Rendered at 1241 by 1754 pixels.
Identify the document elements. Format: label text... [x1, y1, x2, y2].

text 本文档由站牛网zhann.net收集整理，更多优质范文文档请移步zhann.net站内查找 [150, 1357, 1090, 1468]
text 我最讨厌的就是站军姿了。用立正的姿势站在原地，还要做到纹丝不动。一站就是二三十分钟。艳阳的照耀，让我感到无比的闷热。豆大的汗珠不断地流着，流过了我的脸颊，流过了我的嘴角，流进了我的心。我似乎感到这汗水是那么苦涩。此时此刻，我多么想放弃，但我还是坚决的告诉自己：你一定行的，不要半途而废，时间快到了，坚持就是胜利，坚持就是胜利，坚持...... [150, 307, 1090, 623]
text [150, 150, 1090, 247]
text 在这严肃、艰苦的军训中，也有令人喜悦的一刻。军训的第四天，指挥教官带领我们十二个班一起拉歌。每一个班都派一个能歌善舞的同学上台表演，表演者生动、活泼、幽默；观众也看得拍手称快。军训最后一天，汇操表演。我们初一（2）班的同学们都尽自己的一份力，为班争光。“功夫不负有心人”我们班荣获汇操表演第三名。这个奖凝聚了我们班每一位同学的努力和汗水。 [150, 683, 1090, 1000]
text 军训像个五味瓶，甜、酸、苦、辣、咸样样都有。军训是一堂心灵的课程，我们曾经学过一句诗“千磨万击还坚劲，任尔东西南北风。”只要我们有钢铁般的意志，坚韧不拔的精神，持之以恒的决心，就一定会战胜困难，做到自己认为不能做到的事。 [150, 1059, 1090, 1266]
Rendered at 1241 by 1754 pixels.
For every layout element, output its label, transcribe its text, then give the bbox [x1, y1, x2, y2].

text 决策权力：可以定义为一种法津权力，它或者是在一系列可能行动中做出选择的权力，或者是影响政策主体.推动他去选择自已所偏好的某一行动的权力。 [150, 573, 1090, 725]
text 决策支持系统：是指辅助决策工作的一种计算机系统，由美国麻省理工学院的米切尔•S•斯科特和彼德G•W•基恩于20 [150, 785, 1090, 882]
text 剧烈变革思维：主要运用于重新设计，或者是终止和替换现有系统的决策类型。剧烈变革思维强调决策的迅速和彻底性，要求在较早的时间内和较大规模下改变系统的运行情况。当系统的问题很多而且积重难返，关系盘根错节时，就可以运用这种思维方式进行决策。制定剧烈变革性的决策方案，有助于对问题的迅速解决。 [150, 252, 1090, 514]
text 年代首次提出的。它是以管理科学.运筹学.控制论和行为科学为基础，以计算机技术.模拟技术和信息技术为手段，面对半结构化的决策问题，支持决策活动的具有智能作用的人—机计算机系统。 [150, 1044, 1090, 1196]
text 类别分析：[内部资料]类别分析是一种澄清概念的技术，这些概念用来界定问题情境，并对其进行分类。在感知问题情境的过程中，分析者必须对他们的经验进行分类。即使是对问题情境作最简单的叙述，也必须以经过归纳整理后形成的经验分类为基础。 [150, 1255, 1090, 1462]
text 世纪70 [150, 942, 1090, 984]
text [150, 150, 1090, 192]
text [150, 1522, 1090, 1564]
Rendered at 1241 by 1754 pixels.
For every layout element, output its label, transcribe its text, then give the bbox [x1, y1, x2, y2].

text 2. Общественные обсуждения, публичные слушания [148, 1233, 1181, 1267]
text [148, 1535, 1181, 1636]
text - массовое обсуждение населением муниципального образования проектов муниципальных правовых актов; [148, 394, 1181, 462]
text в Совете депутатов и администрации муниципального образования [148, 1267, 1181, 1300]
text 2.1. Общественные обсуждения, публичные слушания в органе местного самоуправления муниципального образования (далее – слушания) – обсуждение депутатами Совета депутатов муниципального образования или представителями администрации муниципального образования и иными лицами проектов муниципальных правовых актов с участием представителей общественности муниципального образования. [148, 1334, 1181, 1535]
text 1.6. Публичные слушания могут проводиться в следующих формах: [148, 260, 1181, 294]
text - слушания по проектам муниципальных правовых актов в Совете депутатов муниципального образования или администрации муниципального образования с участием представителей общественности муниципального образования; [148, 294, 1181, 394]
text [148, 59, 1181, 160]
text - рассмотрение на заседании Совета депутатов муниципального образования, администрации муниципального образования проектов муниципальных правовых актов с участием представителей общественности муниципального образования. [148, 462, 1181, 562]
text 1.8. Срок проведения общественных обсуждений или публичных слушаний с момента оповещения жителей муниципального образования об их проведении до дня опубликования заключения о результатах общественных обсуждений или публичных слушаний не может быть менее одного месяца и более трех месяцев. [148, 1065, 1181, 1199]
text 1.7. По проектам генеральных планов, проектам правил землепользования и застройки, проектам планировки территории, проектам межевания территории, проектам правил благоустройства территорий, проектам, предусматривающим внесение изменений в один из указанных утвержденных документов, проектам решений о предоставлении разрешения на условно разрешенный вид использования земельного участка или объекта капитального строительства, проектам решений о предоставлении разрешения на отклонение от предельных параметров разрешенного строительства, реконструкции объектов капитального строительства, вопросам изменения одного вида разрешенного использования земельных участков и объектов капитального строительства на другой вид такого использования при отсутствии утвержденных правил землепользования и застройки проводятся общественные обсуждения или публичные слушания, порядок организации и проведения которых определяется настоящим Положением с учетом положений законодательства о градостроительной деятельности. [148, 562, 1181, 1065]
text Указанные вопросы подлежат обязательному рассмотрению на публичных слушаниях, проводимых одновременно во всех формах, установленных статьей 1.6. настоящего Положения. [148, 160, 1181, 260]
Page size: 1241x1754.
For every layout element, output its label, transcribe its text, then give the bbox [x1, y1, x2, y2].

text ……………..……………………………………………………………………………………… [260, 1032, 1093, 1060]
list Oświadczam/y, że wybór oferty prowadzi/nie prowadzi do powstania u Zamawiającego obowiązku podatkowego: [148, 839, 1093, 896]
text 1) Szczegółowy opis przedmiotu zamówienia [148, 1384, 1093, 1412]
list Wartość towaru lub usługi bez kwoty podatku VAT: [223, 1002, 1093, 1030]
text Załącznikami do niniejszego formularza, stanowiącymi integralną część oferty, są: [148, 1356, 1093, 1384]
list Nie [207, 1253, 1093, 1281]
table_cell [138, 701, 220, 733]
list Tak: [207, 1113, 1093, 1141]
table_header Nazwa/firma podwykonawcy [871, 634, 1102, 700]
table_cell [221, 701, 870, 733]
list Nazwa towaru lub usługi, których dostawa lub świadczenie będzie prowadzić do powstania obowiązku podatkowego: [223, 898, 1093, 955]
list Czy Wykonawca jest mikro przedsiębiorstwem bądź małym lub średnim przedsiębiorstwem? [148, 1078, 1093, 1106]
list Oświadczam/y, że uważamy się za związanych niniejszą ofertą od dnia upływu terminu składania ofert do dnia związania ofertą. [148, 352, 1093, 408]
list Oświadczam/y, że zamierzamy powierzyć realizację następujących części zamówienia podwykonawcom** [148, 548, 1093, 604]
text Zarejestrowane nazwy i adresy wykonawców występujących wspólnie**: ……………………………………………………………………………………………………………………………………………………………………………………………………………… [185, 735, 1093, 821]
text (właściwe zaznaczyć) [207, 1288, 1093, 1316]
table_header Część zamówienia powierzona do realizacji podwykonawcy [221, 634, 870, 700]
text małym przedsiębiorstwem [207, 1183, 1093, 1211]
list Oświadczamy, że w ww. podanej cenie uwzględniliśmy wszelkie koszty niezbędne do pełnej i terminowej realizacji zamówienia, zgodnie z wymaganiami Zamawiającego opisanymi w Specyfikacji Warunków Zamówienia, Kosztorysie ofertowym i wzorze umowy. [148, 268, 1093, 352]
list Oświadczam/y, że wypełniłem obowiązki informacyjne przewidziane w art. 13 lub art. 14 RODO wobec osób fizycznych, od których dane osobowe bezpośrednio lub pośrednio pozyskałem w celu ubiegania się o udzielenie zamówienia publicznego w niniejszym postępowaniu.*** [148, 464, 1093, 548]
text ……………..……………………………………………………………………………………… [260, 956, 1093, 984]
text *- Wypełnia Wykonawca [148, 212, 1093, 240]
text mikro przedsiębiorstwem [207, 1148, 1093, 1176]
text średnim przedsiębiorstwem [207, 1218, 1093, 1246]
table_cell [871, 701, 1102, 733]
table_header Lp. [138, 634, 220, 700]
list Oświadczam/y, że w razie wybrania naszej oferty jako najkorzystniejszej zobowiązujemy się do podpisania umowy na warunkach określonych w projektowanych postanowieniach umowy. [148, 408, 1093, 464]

#### PROBLEM
Scan the records above for the word "публичных" and return every line where it occurs.

#### RESPONSE TO THE EXERCISE
text 1.8. Срок проведения общественных обсуждений или публичных слушаний с момента оповещения жителей муниципального образования об их проведении до дня опубликования заключения о результатах общественных обсуждений или публичных слушаний не может быть менее одного месяца и более трех месяцев. [148, 1065, 1181, 1199]
text Указанные вопросы подлежат обязательному рассмотрению на публичных слушаниях, проводимых одновременно во всех формах, установленных статьей 1.6. настоящего Положения. [148, 160, 1181, 260]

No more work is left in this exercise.